How could I explain to these kids that day in November, 1963, when I was writing a Grtade 12 Latin exam at Riverdale Collegiate and heard the buzz: President John F. Kennedy had been assassinated in Dallas, Texas.
I rushed home and turned on CBS's Buffalo affiliate, Channel 4 and sat for hours watching the live coverage.
Remember that was a time before satellite transmission. Cronkite had to piece the story for us without any of the requisite visuals. He was reduced to reading copy ripped off the AP news wire.
But I well remember the moment when with his voice breaking he announced the death of the young president.
There were those indelible images later on: the widow stepping out of the plane in Washington with the blood staining her pink suit, the little boy saluting his father's casket--but it was Cronkite's voice we heard all through those days.
The fact is I instinctively turned to CBS in those days.

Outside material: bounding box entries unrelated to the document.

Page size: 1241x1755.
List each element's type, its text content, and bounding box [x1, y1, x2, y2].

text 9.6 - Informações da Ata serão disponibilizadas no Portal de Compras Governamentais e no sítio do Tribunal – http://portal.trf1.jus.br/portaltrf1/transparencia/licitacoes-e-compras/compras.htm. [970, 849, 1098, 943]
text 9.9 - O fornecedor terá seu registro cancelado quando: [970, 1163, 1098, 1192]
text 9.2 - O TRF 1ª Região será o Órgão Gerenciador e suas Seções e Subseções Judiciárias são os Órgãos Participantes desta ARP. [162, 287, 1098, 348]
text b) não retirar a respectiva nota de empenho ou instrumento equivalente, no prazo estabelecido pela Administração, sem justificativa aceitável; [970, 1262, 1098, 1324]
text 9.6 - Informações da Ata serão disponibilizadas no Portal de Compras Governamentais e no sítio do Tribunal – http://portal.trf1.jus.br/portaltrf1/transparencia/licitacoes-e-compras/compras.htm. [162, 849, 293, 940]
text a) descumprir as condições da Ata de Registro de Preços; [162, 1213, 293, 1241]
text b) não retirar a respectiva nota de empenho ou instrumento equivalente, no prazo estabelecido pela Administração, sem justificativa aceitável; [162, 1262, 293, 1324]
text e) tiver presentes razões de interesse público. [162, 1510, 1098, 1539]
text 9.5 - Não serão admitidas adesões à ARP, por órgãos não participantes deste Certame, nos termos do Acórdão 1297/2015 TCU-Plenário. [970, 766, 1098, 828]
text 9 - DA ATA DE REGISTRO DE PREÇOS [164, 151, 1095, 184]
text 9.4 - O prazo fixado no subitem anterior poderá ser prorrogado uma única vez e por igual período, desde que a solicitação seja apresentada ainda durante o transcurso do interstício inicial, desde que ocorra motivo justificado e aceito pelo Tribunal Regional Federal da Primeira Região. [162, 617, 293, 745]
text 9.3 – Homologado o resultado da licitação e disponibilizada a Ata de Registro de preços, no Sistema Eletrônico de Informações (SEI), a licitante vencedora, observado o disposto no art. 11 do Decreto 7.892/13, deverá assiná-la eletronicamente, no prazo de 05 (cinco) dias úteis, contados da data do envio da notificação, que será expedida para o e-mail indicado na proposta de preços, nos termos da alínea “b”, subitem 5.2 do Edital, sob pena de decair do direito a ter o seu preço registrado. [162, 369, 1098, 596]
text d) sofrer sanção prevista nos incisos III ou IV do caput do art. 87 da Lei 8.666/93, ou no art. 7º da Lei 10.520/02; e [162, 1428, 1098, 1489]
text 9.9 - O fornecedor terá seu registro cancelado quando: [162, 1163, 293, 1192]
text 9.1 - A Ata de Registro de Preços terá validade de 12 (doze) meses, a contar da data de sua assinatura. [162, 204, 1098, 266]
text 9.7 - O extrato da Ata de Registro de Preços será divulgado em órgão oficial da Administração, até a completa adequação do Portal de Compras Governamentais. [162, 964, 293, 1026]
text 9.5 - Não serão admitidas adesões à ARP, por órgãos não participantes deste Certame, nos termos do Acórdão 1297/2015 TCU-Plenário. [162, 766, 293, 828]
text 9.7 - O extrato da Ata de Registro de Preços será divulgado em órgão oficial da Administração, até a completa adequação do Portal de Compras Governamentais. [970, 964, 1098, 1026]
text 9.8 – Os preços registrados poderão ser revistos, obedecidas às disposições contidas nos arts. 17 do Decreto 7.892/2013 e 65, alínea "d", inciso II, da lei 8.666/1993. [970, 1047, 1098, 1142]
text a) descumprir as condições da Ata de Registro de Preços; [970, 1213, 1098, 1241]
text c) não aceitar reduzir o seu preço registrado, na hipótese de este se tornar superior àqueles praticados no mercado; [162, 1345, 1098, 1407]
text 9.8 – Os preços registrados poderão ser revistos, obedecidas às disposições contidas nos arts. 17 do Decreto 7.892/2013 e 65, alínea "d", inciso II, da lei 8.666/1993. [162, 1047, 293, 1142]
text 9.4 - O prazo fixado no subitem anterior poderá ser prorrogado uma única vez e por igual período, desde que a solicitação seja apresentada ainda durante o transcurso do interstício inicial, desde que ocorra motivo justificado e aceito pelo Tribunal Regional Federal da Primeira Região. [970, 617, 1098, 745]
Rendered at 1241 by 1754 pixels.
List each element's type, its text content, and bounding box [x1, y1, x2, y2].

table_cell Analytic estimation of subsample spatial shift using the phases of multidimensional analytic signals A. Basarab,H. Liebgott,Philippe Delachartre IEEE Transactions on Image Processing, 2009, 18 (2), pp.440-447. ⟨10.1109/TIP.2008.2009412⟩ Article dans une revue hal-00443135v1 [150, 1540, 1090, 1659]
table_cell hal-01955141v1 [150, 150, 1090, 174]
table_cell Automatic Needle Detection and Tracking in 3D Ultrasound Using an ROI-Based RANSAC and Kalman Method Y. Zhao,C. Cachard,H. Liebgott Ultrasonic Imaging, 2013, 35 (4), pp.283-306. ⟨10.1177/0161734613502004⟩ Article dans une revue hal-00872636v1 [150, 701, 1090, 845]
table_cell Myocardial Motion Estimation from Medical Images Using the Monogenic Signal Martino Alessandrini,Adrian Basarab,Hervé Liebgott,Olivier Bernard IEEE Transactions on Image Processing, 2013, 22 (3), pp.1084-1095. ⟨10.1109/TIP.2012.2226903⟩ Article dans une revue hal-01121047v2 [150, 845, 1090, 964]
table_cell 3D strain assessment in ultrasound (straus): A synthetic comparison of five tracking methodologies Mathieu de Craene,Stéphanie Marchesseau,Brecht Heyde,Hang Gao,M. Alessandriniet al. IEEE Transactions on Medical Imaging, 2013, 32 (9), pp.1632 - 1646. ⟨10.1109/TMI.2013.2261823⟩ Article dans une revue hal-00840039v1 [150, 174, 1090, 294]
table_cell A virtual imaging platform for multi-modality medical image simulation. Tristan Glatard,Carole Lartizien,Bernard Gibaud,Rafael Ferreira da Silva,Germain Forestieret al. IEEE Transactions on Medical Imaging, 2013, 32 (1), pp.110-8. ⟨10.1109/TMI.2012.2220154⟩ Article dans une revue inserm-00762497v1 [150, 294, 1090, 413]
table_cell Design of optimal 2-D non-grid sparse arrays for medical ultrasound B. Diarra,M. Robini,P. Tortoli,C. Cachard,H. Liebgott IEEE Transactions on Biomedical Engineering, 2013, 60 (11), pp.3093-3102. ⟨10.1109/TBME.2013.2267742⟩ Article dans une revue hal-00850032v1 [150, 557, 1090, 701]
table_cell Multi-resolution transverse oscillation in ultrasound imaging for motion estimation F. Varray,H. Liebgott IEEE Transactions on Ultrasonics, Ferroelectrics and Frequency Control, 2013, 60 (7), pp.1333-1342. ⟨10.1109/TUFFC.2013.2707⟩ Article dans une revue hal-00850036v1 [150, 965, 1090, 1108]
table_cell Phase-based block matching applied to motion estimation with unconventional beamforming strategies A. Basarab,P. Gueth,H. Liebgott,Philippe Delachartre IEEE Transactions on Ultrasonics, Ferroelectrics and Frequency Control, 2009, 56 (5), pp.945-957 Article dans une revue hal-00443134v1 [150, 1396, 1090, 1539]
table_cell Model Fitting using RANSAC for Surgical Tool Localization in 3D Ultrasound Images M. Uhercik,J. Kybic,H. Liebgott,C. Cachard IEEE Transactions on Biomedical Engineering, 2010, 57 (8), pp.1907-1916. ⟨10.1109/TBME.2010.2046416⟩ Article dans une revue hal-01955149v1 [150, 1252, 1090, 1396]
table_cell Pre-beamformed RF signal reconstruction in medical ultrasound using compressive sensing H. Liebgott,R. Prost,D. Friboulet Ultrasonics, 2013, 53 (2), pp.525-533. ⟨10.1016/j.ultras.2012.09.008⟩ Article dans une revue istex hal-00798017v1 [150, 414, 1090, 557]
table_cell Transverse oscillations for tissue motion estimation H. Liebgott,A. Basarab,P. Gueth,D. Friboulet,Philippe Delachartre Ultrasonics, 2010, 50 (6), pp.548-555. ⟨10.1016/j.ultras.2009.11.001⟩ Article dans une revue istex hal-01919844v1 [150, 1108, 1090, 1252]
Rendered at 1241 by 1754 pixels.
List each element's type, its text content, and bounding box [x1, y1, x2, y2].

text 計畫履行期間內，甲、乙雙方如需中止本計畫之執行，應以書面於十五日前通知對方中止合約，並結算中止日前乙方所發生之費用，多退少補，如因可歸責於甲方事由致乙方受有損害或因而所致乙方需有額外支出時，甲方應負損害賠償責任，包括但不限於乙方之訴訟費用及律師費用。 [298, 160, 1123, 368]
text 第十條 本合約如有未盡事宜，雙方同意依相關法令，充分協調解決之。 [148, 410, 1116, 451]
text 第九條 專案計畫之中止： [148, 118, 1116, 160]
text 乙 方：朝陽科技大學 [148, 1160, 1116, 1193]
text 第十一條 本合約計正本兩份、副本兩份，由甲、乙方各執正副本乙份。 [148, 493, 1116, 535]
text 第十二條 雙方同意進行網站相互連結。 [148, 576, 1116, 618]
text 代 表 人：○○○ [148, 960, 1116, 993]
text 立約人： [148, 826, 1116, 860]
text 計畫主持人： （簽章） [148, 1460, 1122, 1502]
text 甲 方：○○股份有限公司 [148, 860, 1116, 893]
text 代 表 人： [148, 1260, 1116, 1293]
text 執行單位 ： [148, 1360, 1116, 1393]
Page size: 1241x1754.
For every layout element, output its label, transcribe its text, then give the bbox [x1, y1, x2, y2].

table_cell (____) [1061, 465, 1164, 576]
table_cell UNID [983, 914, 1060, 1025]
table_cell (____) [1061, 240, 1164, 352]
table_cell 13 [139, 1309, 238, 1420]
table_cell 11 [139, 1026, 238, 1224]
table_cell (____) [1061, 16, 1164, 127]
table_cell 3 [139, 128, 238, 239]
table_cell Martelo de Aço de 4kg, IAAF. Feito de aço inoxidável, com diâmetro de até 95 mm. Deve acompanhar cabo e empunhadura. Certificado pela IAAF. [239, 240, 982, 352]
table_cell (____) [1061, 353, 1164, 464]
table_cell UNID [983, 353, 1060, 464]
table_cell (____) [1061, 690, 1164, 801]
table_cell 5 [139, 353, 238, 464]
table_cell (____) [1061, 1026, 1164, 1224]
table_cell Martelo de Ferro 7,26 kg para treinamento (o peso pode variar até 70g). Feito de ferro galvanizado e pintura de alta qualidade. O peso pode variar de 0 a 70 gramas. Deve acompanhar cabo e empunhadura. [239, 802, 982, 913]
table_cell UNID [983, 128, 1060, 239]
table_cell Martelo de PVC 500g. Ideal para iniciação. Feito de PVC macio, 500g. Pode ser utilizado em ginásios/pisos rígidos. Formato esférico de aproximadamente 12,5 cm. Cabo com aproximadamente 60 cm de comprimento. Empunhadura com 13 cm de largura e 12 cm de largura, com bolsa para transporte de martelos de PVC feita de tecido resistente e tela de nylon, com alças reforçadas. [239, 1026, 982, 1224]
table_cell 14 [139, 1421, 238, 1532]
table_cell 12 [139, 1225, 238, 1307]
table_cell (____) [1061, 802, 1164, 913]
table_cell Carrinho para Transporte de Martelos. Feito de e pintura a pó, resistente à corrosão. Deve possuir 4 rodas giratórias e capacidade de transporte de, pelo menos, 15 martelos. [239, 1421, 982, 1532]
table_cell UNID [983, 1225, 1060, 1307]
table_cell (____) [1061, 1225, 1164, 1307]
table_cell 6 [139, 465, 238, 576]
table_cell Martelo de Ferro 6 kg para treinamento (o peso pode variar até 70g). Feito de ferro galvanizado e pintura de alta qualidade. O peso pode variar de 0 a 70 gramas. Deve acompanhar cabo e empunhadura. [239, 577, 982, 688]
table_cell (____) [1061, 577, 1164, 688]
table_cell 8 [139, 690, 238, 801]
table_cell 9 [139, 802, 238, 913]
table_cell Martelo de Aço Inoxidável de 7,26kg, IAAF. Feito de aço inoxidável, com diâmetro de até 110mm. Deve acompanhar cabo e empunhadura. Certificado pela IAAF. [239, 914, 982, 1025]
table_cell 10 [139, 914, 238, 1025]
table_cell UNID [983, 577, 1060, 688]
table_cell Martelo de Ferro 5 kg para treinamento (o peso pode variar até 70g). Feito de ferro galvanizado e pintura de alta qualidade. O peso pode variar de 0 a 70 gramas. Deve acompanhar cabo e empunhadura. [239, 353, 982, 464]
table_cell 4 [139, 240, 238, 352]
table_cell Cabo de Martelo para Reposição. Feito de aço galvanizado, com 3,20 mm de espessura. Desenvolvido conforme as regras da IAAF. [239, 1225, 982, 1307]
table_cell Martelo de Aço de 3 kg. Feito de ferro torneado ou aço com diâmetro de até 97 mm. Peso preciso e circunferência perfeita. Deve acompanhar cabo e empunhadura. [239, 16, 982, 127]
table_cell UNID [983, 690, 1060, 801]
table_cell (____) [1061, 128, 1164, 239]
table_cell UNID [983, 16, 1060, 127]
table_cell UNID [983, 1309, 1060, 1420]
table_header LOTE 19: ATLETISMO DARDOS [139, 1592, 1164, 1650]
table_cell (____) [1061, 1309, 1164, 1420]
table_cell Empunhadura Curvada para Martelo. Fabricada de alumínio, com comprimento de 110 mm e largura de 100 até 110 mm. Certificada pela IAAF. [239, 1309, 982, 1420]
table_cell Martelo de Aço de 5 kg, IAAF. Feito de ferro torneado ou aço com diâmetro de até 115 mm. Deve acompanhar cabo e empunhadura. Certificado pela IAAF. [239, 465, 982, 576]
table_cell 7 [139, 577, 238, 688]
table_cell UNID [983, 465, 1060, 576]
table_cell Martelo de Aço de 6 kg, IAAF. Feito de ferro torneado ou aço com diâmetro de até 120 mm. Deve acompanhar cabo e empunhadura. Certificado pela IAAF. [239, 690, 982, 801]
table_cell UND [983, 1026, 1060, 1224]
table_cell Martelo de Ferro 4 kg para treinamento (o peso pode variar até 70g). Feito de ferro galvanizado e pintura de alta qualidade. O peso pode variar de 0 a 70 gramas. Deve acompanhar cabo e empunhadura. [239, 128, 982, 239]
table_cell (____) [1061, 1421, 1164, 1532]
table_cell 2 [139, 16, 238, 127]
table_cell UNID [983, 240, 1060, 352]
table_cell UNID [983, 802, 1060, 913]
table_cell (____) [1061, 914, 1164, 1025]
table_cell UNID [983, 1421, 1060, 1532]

I'd probably turn on CNN oday rather than CBS or CBC.
So strong was Cronkite's presence that his 6:30 p.m. CBS newcast from Buffalo attracted up to 100,000 Toronto viewers every night.
We watched "Uncle Walter" through the conventions. We sat upright the night he said that the war in Viet Nam was not winnable. And I'm not taking anything away from ABC's Howard K. Smith or NBC's David Brinley by saying Cronkite was always the man.
The decision to retire at 65 proved to be the wrong one: the CBS suits maneuvered him out of a proposed role as an on air elder statesman. They cancelled his Science TV series. When we saw Cronkite it was as host of the Kennedy Center Honours or at the Vienna Philharmonic.
But after 8/11 Cronkite was the one David Letterman had to have on to explain it all.
And Cronkite's mutterings on CNN's Larry King produced rich samples of his wit and wisdom.
Cronkite flourished in TV's 10-channel universe. These days network newscasts are losing viewers and there's nobody around with thar aura of experience that steadied our nerves during so many political crises.